UVic’s Kidovate program, which had a two-year hiatus due to the pandemic, returns this year, aimed at students aged 12 to 17.
Seventh grader Amira Rudnycka discovered her passion for business during the pandemic, using her sewing machine to produce countless hair ties, tote bags and wall hangings that she sold through social media.
But she wanted to learn more about marketing, sales and working with clients, so she signed up for the University of Victoria’s free Kidovate programme, which was launched in 2019 to introduce young people to the basics of being an entrepreneur.
“It seemed like a fun opportunity to gain experience in marketing and business,” Amira said.
Kidovate, which took a two-year break due to the pandemic, returns this year, targeting middle and high school students, primarily ages 12 to 17.
Students follow a graphic workbook that provides a step-by-step guide on setting up a business. If participants wish, they can arrange to have a student mentor through UVic’s Gustavson School of Business.
The program is flexible and designed to fit into a classroom setting as well as self-employed youth. The UVic approached the schools this year to find out if they wanted to promote it internally. Some did and are running Kidovate in classrooms. Lesson plans have been developed for teachers who wish to engage a class in Kidovate.
The program aims to foster an entrepreneurial spirit, develop business acumen, and instill a sense of corporate social responsibility.
Nolan Kaercher and his friend Sid Napier, both sixth graders at Bayside High School, team up to build products out of cedar and fir logs. They use rounds from the logs to create tabletops, bottle openers, trivets, and coasters. They’ve also wrapped glass milk bottles in hemp, are baking brownies, and will be selling Sid’s brother’s sketches.
They have been working with a spreadsheet and have spent much of their free time this month creating their products under the Sinoly Woodworks name.
This year’s Kidovate program culminates with a market on April 9 at the center court of the Bay Center in downtown from 10 am to 3 pm Up to 70 students will display products and services on tables they will decorate themselves.
The first Saturday after spring break was deliberately selected for the market so that participants had time to prepare products and fine-tune sales pitches.
Nolan said he “definitely” learned a lot about business from participating in Kidovate. Sid said he helped them sort out things like pricing and billboard advertising.
Sid and Nolan products will sell for between $2 and $25 per table. If everything sells, they’ll bring in $933, Sid said.
Kidovate encourages students to contribute to charity, so kids donate 15 percent of their profits to the Canadian Red Cross to help Ukrainians.

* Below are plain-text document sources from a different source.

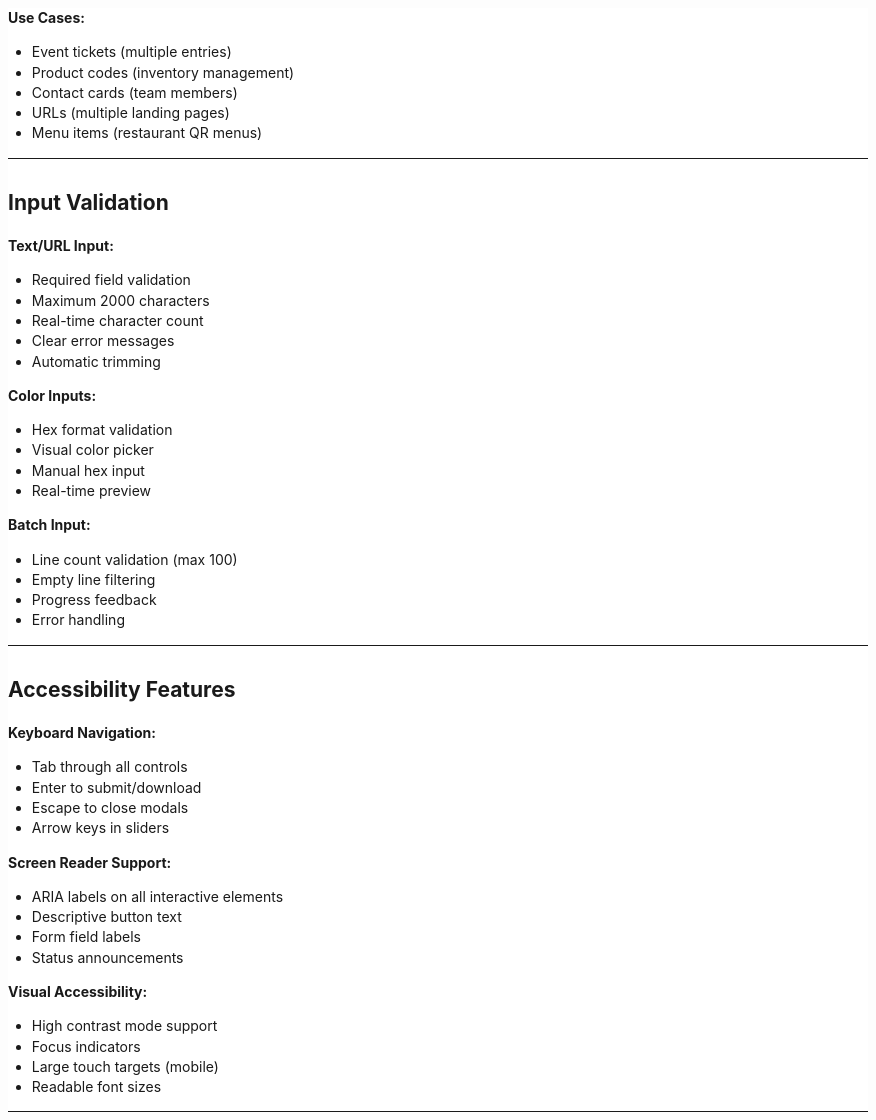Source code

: **Use Cases:**
- Event tickets (multiple entries)
- Product codes (inventory management)
- Contact cards (team members)
- URLs (multiple landing pages)
- Menu items (restaurant QR menus)

---

## Input Validation

**Text/URL Input:**
- Required field validation
- Maximum 2000 characters
- Real-time character count
- Clear error messages
- Automatic trimming

**Color Inputs:**
- Hex format validation
- Visual color picker
- Manual hex input
- Real-time preview

**Batch Input:**
- Line count validation (max 100)
- Empty line filtering
- Progress feedback
- Error handling

---

## Accessibility Features

**Keyboard Navigation:**
- Tab through all controls
- Enter to submit/download
- Escape to close modals
- Arrow keys in sliders

**Screen Reader Support:**
- ARIA labels on all interactive elements
- Descriptive button text
- Form field labels
- Status announcements

**Visual Accessibility:**
- High contrast mode support
- Focus indicators
- Large touch targets (mobile)
- Readable font sizes

---
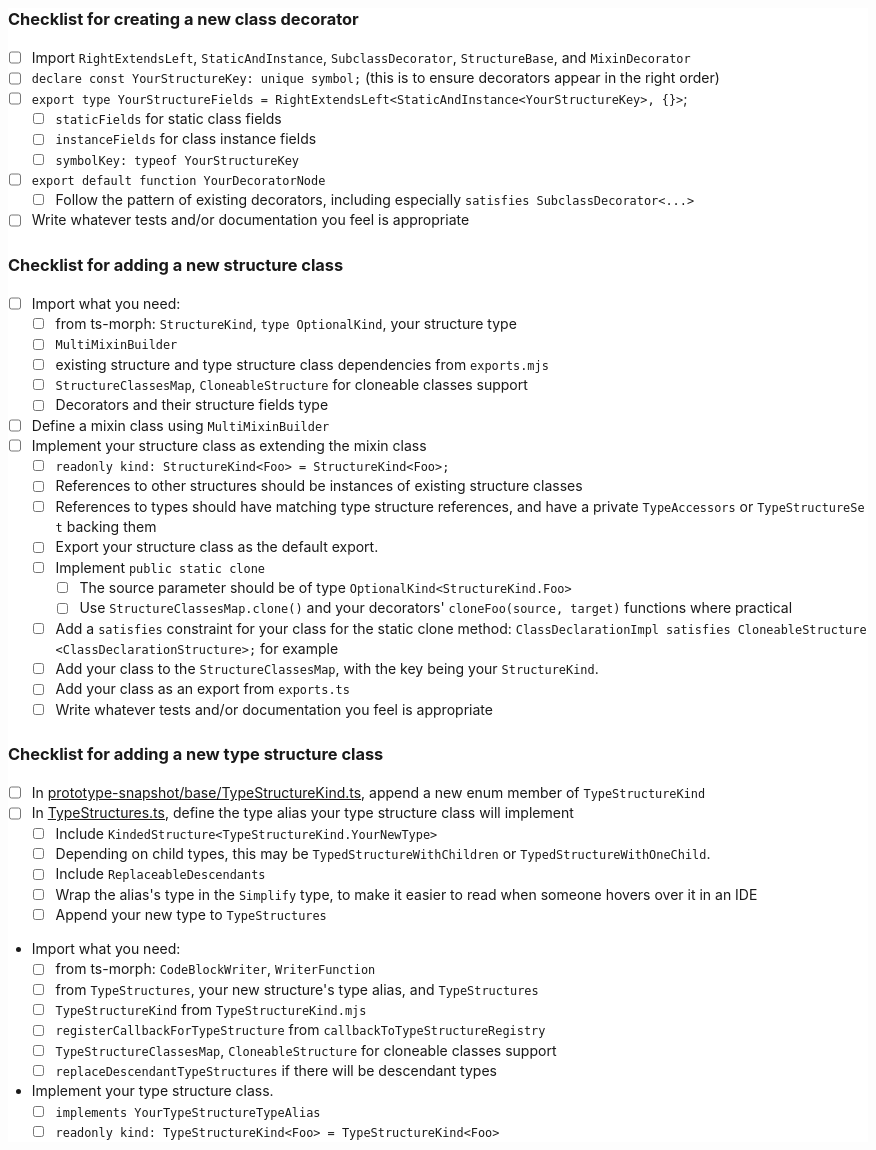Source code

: ### Checklist for creating a new class decorator

- [ ] Import `RightExtendsLeft`, `StaticAndInstance`, `SubclassDecorator`, `StructureBase`, and `MixinDecorator`
- [ ] `declare const YourStructureKey: unique symbol;` (this is to ensure decorators appear in the right order)
- [ ] `export type YourStructureFields = RightExtendsLeft<StaticAndInstance<YourStructureKey>, {}>`;
  - [ ] `staticFields` for static class fields
  - [ ] `instanceFields` for class instance fields
  - [ ] `symbolKey: typeof YourStructureKey`
- [ ] `export default function YourDecoratorNode`
  - [ ] Follow the pattern of existing decorators, including especially `satisfies SubclassDecorator<...>`
- [ ] Write whatever tests and/or documentation you feel is appropriate

### Checklist for adding a new structure class

- [ ] Import what you need:
  - [ ] from ts-morph: `StructureKind`, `type OptionalKind`, your structure type
  - [ ] `MultiMixinBuilder`
  - [ ] existing structure and type structure class dependencies from `exports.mjs`
  - [ ] `StructureClassesMap`, `CloneableStructure` for cloneable classes support
  - [ ] Decorators and their structure fields type
- [ ] Define a mixin class using `MultiMixinBuilder`
- [ ] Implement your structure class as extending the mixin class
  - [ ] `readonly kind: StructureKind<Foo> = StructureKind<Foo>;`
  - [ ] References to other structures should be instances of existing structure classes
  - [ ] References to types should have matching type structure references, and have a private `TypeAccessors` or `TypeStructureSet` backing them
  - [ ] Export your structure class as the default export.
  - [ ] Implement `public static clone`
    - [ ] The source parameter should be of type `OptionalKind<StructureKind.Foo>`
    - [ ] Use `StructureClassesMap.clone()` and your decorators' `cloneFoo(source, target)` functions where practical
  - [ ] Add a `satisfies` constraint for your class for the static clone method:  `ClassDeclarationImpl satisfies CloneableStructure<ClassDeclarationStructure>;` for example
  - [ ] Add your class to the `StructureClassesMap`, with the key being your `StructureKind`.
  - [ ] Add your class as an export from `exports.ts`
  - [ ] Write whatever tests and/or documentation you feel is appropriate

### Checklist for adding a new type structure class

- [ ] In [prototype-snapshot/base/TypeStructureKind.ts](./prototype-snapshot/base/TypeStructureKind.ts), append a new enum member of `TypeStructureKind`
- [ ] In [TypeStructures.ts](./prototype-snapshot/typeStructures/TypeStructures.ts), define the type alias your type structure class will implement
  - [ ]  Include `KindedStructure<TypeStructureKind.YourNewType>`
    - [ ]  Depending on child types, this may be `TypedStructureWithChildren` or `TypedStructureWithOneChild`.
  - [ ] Include `ReplaceableDescendants`
  - [ ] Wrap the alias's type in the `Simplify` type, to make it easier to read when someone hovers over it in an IDE
  - [ ]  Append your new type to `TypeStructures`
- Import what you need:
  - [ ] from ts-morph: `CodeBlockWriter`, `WriterFunction`
  - [ ] from `TypeStructures`, your new structure's type alias, and `TypeStructures`
  - [ ] `TypeStructureKind` from `TypeStructureKind.mjs`
  - [ ] `registerCallbackForTypeStructure` from `callbackToTypeStructureRegistry`
  - [ ] `TypeStructureClassesMap`, `CloneableStructure` for cloneable classes support
  - [ ] `replaceDescendantTypeStructures` if there will be descendant types
- Implement your type structure class.
  - [ ] `implements YourTypeStructureTypeAlias`
  - [ ] `readonly kind: TypeStructureKind<Foo> = TypeStructureKind<Foo>`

Amira will be selling scrunchies for $4 to $6, tote bags for $10, and macrame plant wall hangings and owl wall hangings for $15 to $20. The products are advertised on her Instagram page, instagram.com/tumblingfashion.
Along with her regular products, Amira plans to sell blue and yellow hair ties, bracelets and earrings to raise funds for the Canadian Red Cross’s humanitarian work with Ukrainians. Each blue and yellow item will sell for $4. Amira and her friends have already raised $320 for the Red Cross.
Amira is still figuring out how many of each product to make for the market, but she figures it will take 60 hair ties, her best seller, a dozen macrame plant hangers, about five tote bags, and a few drawstring bags.
Georgia Fraser, Amira’s classmate at École Intermediaire Lansdowne Middle School, is another Kidovate participant. Her parents asked her to write a basic business plan for Georgia’s Crafts before enrolling.
Georgia, who makes imitation pearl earrings, necklaces and bracelets, clay earrings and handbags from recycled materials for the market, is eager to develop her entrepreneurial skills, saying, “I love business.”
He borrowed money from his parents to buy supplies and plans to pay them back with his earnings.
Georgia learned a key lesson early on when she needed to buy more materials: “I had to balance my materials so I could make the most of what I had.”
Kidovate has taught her how to market products and understand the competition, said Georgia, who has spent a lot of time thinking about the best way to set up her table to attract as many customers as possible.
She plans to donate 10 percent of the proceeds, including five percent to the Canadian Red Cross to support their work with Ukrainians, and the rest to Muscular Dystrophy Canada, a charity dear to her heart, as her brother has muscular dystrophy.
UVic entrepreneurship professor Brock Smith said 30 students participated in Kidovate’s first year, selling everything from crochet items to bath bombs, soaps and watercolors.
“We are one of the few [business] schools in Canada that have a major in entrepreneurship, so if people are interested in that, there are local solutions that they can go to school to learn more about,” Smith said.
Teacher Tania Chavez of the Victoria School for Ideal Education said 19 students in grades 6, 7 and 8 at her school have signed up for Kidovate this year. “It’s a way of doing math without making it a schoolwork for them.”
They are so interested in doing something and excited to participate that they happily make their articles at home, he said.
Many of the students choose to work in groups on their projects.
Young people are preparing a variety of items for the market, including rings made from forks, candles, bath bombs, stickers and pieces of art, he said.
The next Kidovate program will run in 2023. Smith hopes to someday see 200 to 300 students enroll.